Valéry, Degas, Danse, dessin, Pochothèque t. 2 p. 571 :
"Il opposait ce qu'il appelait la « mise en place », c'est-à-dire la représentation conforme des objets, à ce qu'il appelait le « dessin », c'est-à-dire l'altération particulière que la manière de voir et d'exécuter d'un artiste fait subir à cette représentation exacte, celle que donnerait, par exemple, l'usage de la chambre claire.
Cette sorte d'erreur personnelle fait que le travail de figurer les choses par le trait et les ombres peut être un art.
La chambre claire, que je prends pour définir la mise en place, permettrait de commencer le travail par un point quelconque, de ne pas même regarder l'ensemble, de ne pas chercher des relations entre les lignes ou les surfaces ; de ne pas agir sur la chose vue pour la transformer en chose vécue, en action de quelqu'un.

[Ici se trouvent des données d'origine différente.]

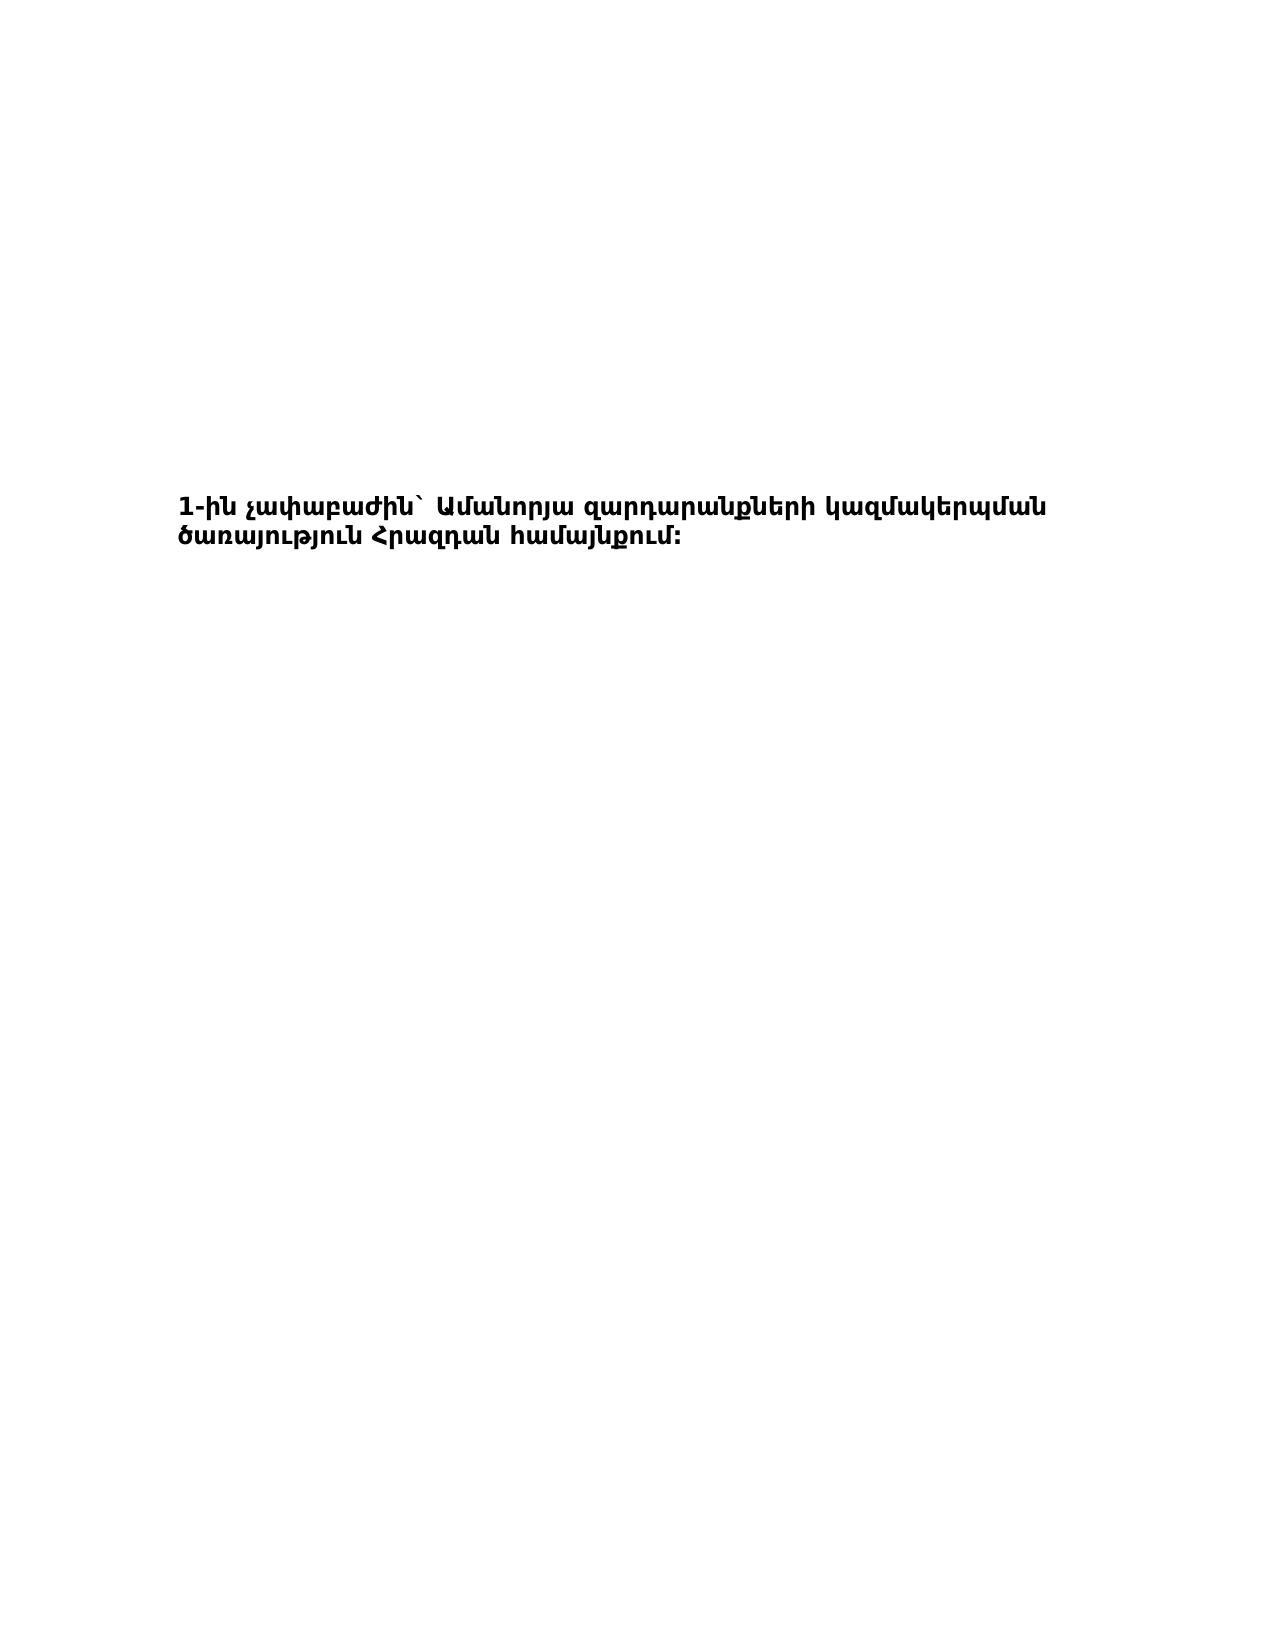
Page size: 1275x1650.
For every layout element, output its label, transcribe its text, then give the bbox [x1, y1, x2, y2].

text 1-ին չափաբաժին` Ամանորյա զարդարանքների կազմակերպման ծառայություն Հրազդան համայնքում: [177, 492, 1186, 551]
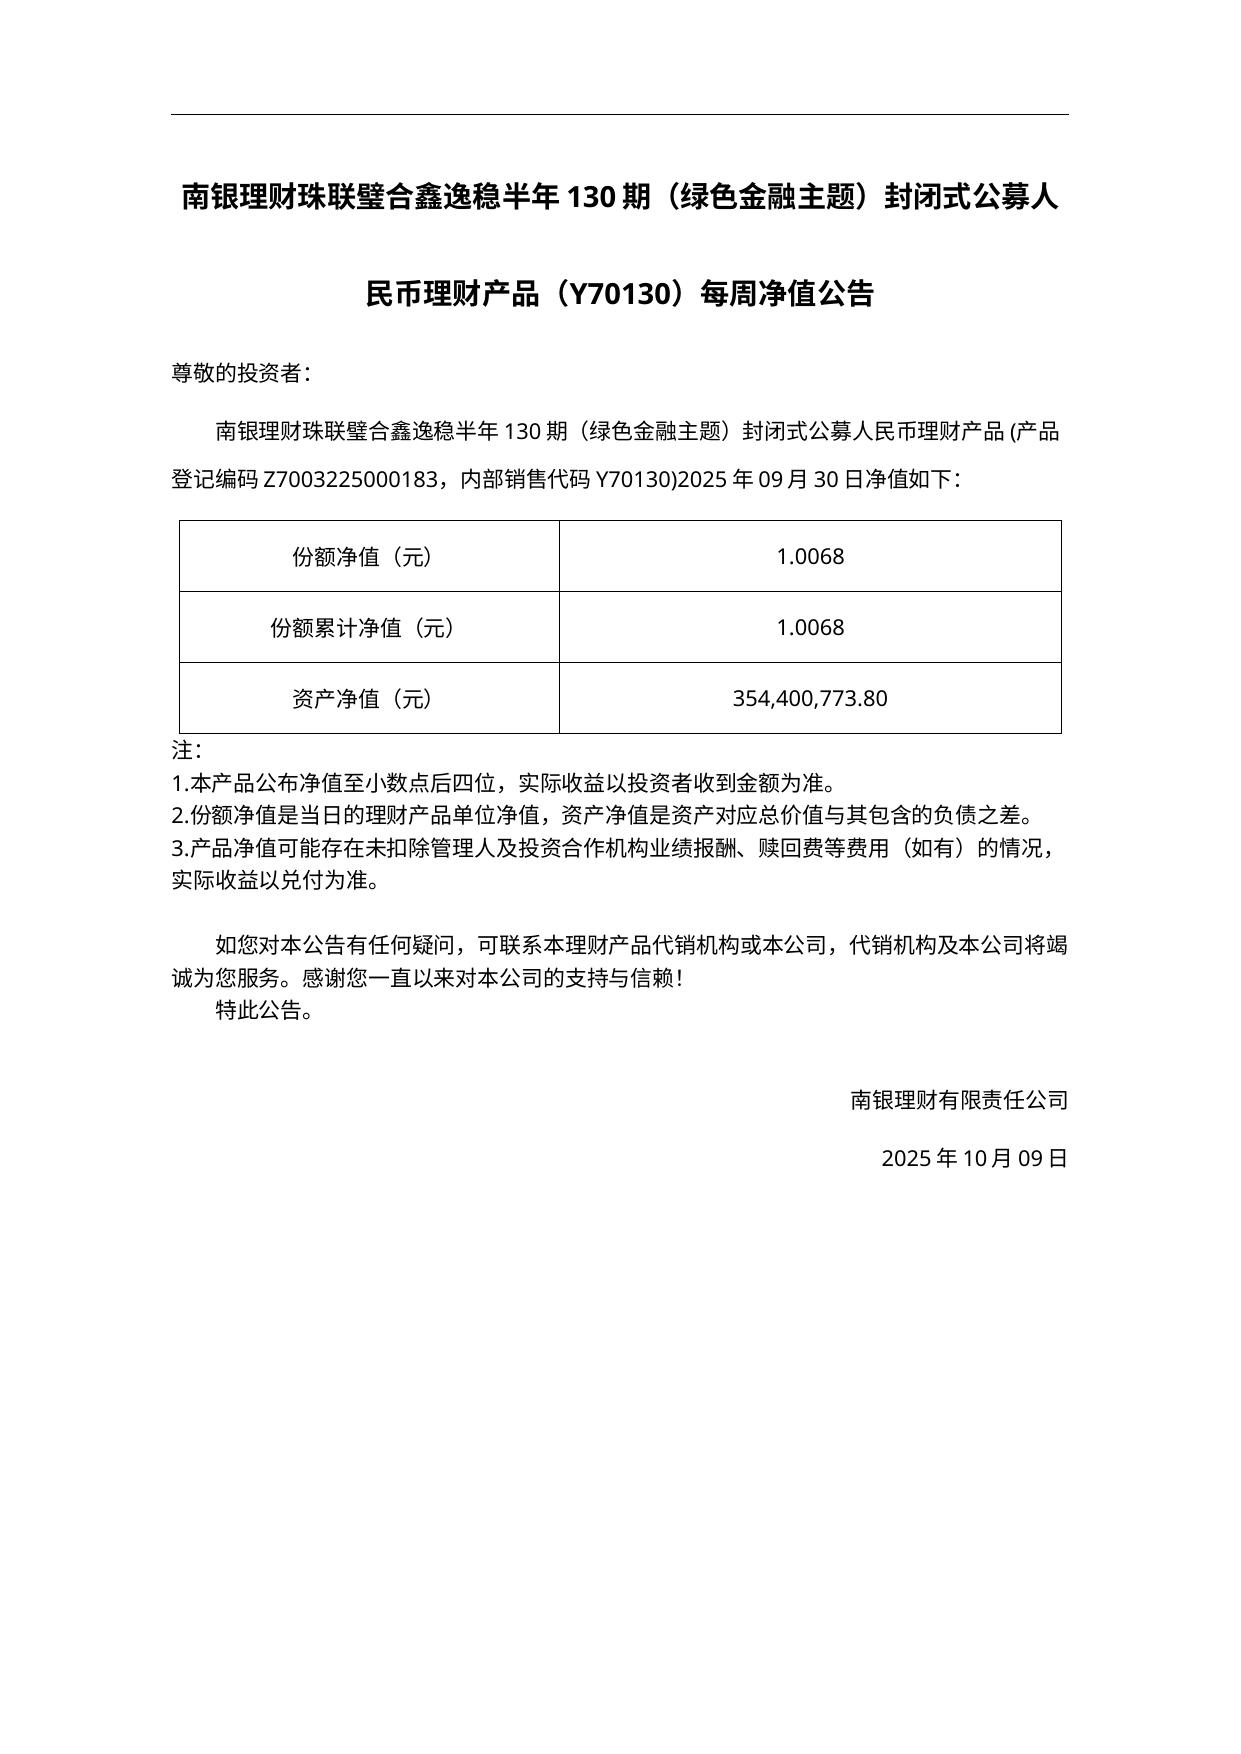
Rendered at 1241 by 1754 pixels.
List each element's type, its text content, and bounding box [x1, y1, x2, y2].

table_cell 份额累计净值（元） [180, 592, 559, 662]
table_header 份额净值（元） [180, 521, 559, 591]
text 尊敬的投资者： [171, 355, 1069, 388]
text 南银理财珠联璧合鑫逸稳半年130期（绿色金融主题）封闭式公募人民币理财产品（Y70130）每周净值公告 [171, 162, 1069, 324]
text 2.份额净值是当日的理财产品单位净值，资产净值是资产对应总价值与其包含的负债之差。 [171, 798, 1069, 830]
text 2025年10月09日 [171, 1140, 1069, 1173]
text 1.本产品公布净值至小数点后四位，实际收益以投资者收到金额为准。 [171, 765, 1069, 798]
text 特此公告。 [171, 993, 1069, 1025]
table_header 1.0068 [560, 521, 1061, 591]
text 3.产品净值可能存在未扣除管理人及投资合作机构业绩报酬、赎回费等费用（如有）的情况，实际收益以兑付为准。 [171, 830, 1069, 895]
text 注： [171, 733, 1069, 765]
text 南银理财有限责任公司 [171, 1082, 1069, 1115]
text 如您对本公告有任何疑问，可联系本理财产品代销机构或本公司，代销机构及本公司将竭诚为您服务。感谢您一直以来对本公司的支持与信赖！ [171, 928, 1069, 993]
table_cell 354,400,773.80 [560, 663, 1061, 733]
table_cell 资产净值（元） [180, 663, 559, 733]
text 南银理财珠联璧合鑫逸稳半年130期（绿色金融主题）封闭式公募人民币理财产品 (产品登记编码Z7003225000183，内部销售代码Y70130)2025年09月30日净值如下： [171, 413, 1069, 494]
table_cell 1.0068 [560, 592, 1061, 662]
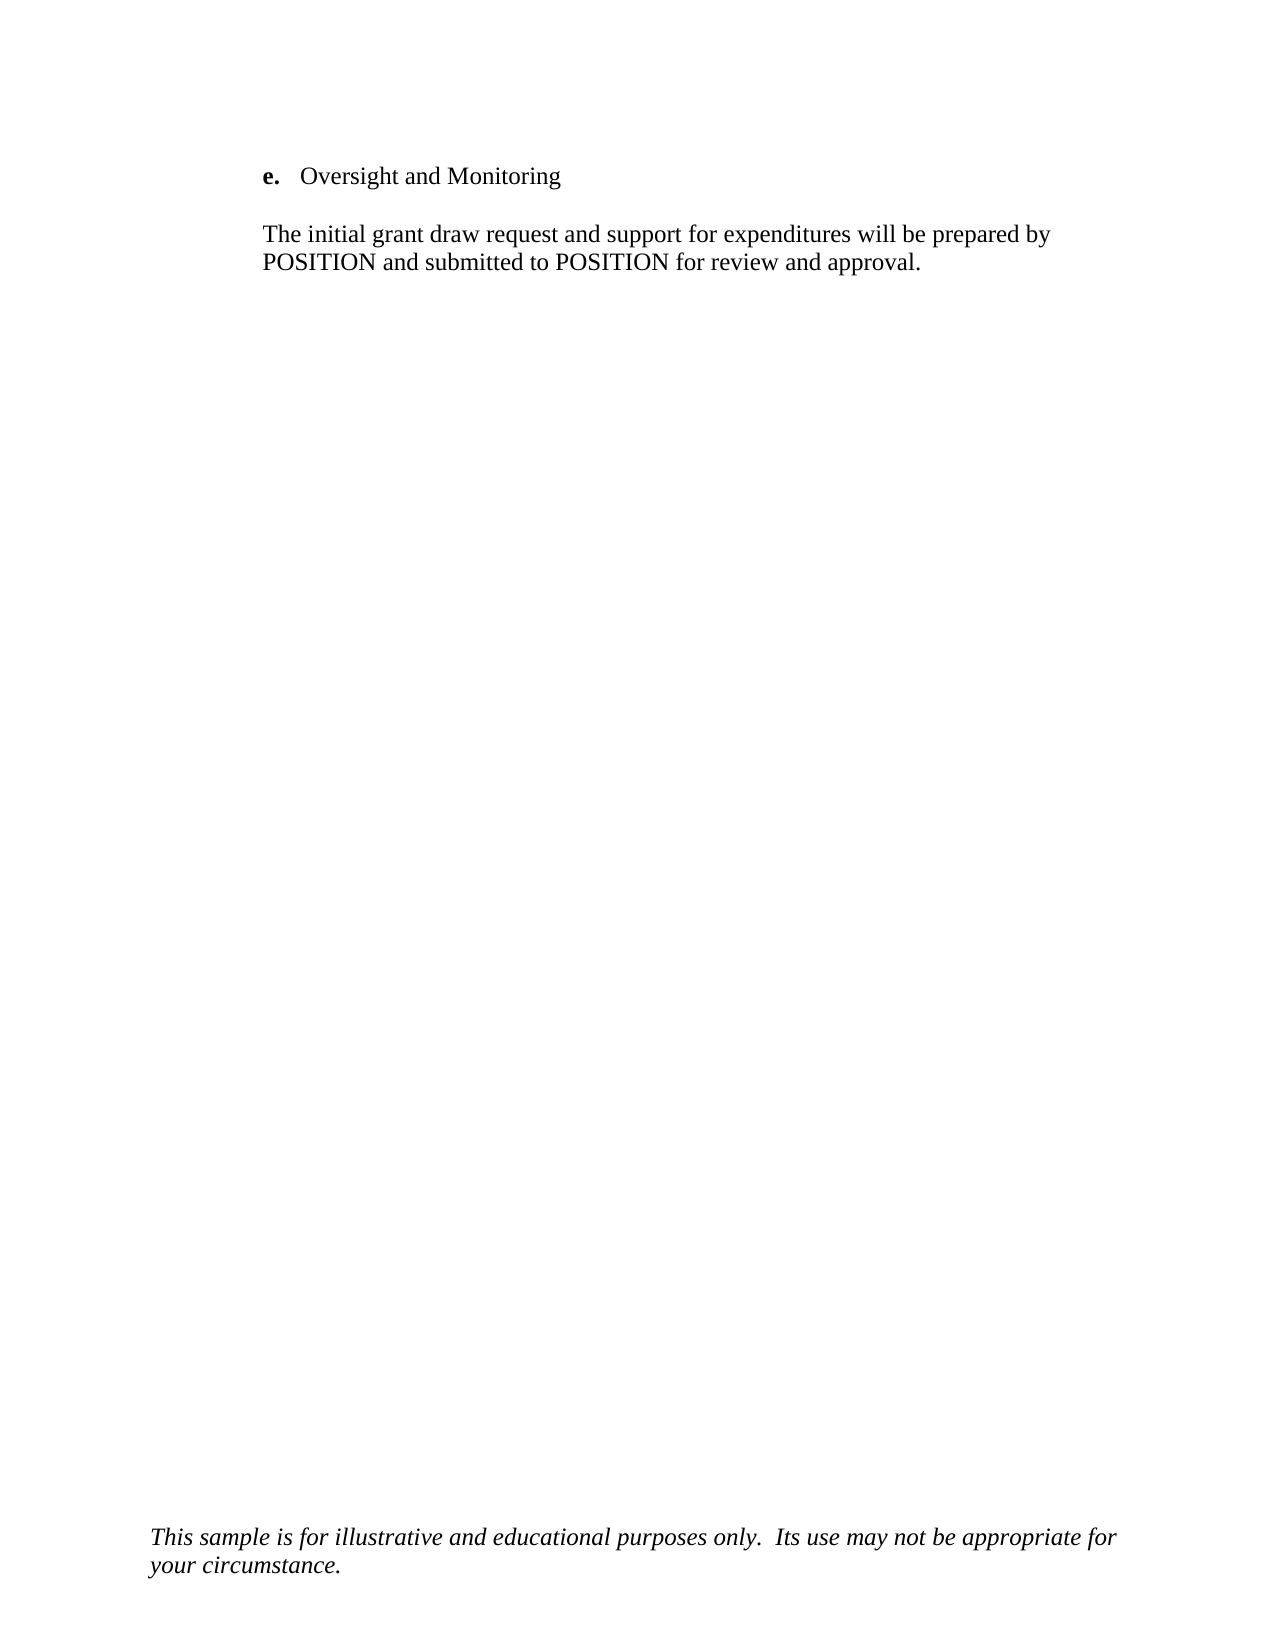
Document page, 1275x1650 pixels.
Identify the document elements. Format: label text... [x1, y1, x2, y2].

list Oversight and Monitoring [262, 161, 1125, 219]
text The initial grant draw request and support for expenditures will be prepared by POSITION and submitted to POSITION for review and approval. [262, 219, 1125, 276]
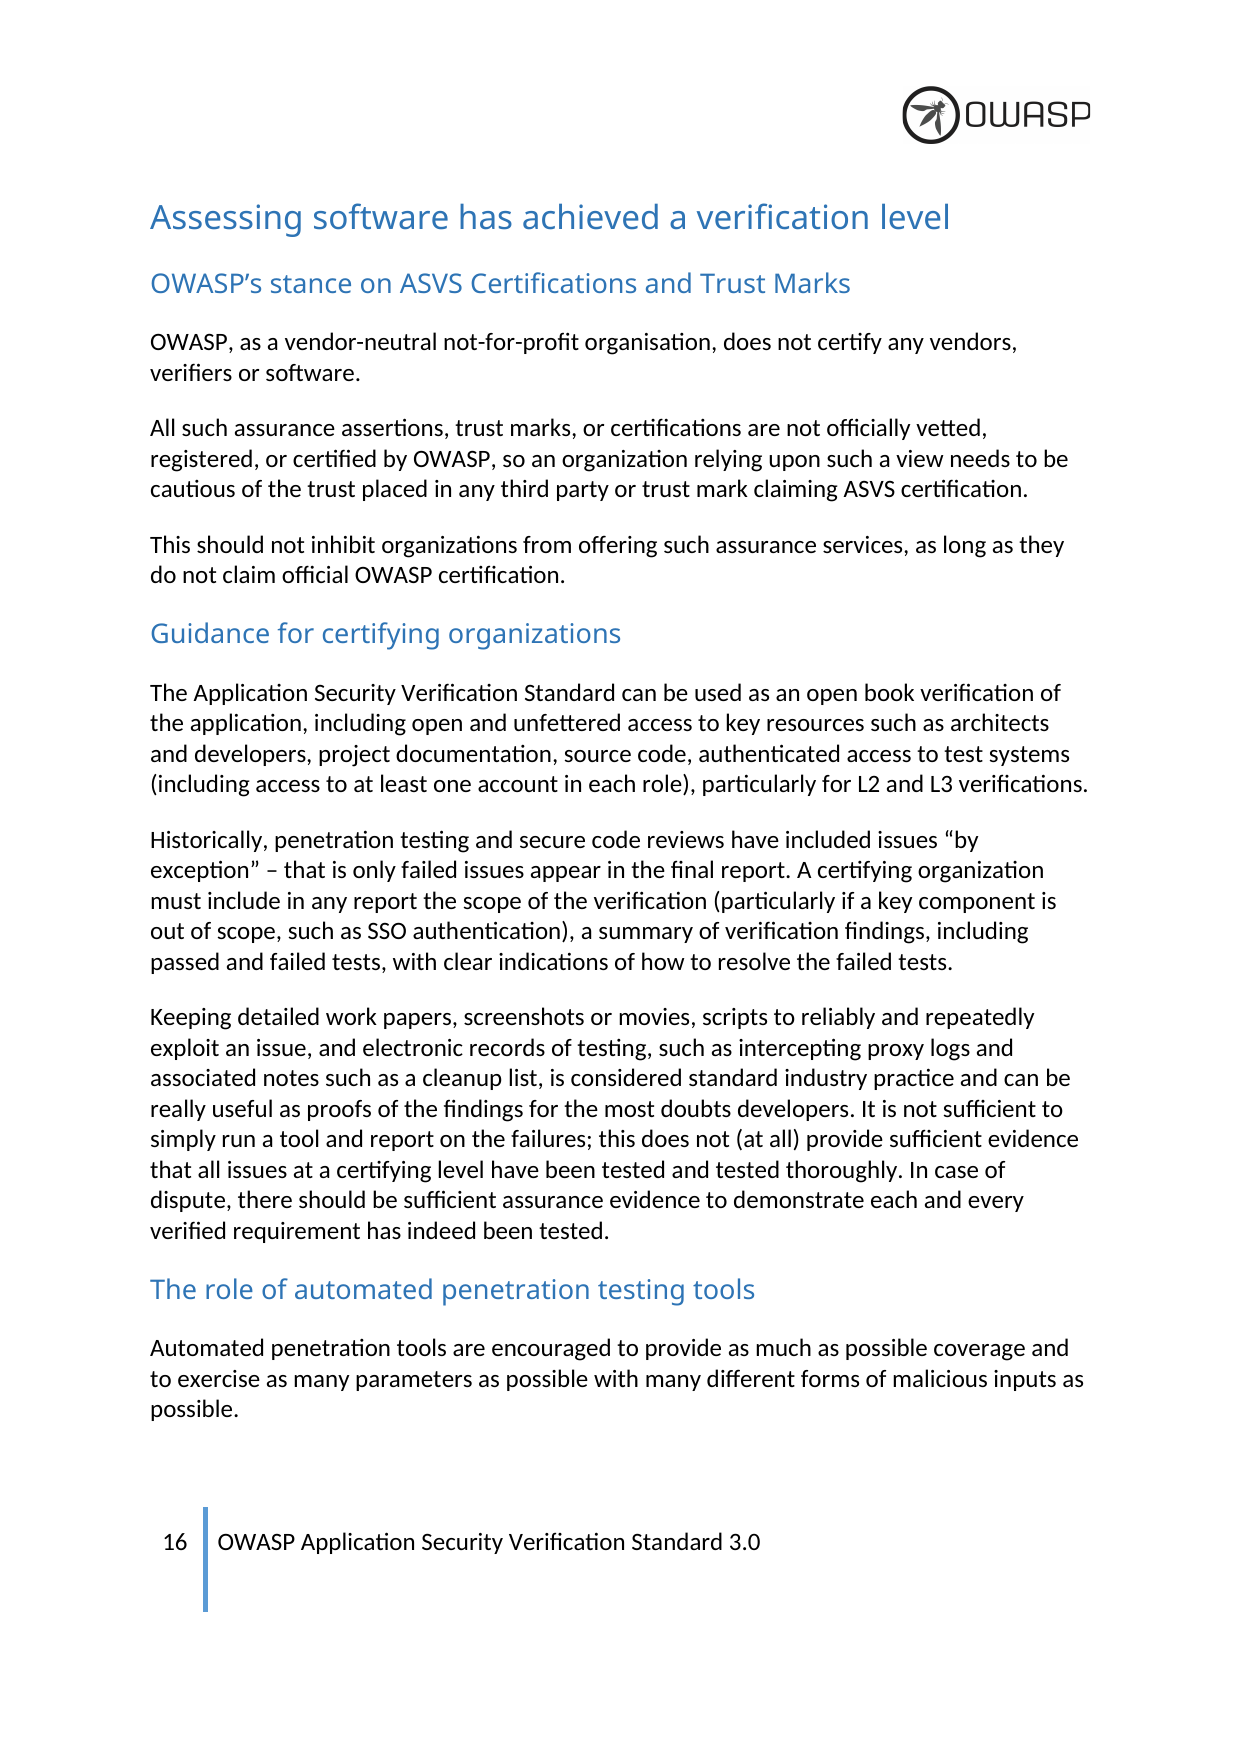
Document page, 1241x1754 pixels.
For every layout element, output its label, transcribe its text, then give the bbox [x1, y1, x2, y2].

Or, il est des dessinateurs, dont il ne faut pas nier le mérite, qui ont la précision, l'égalité et la vérité de la chambre claire. Ils en ont aussi la froideur, et plus ils seront proches de la perfection de leur métier, moins pourra-t-on discerner l'ouvrage de l'un de celui de l'autre. Il en est tout au contraire des artistes. La valeur des artistes tient à certaines inégalités de même sens ou de même tendance, qui révèlent à la fois, à l'occasion d'une figure, d'une scène ou d'un paysage, la facilité, les volontés, les exigences, la puissance de transposition et de reconstitution de quelqu'un. Rien de tout ceci ne se trouve dans les choses ; et ne se trouve jamais le même dans deux individus différents."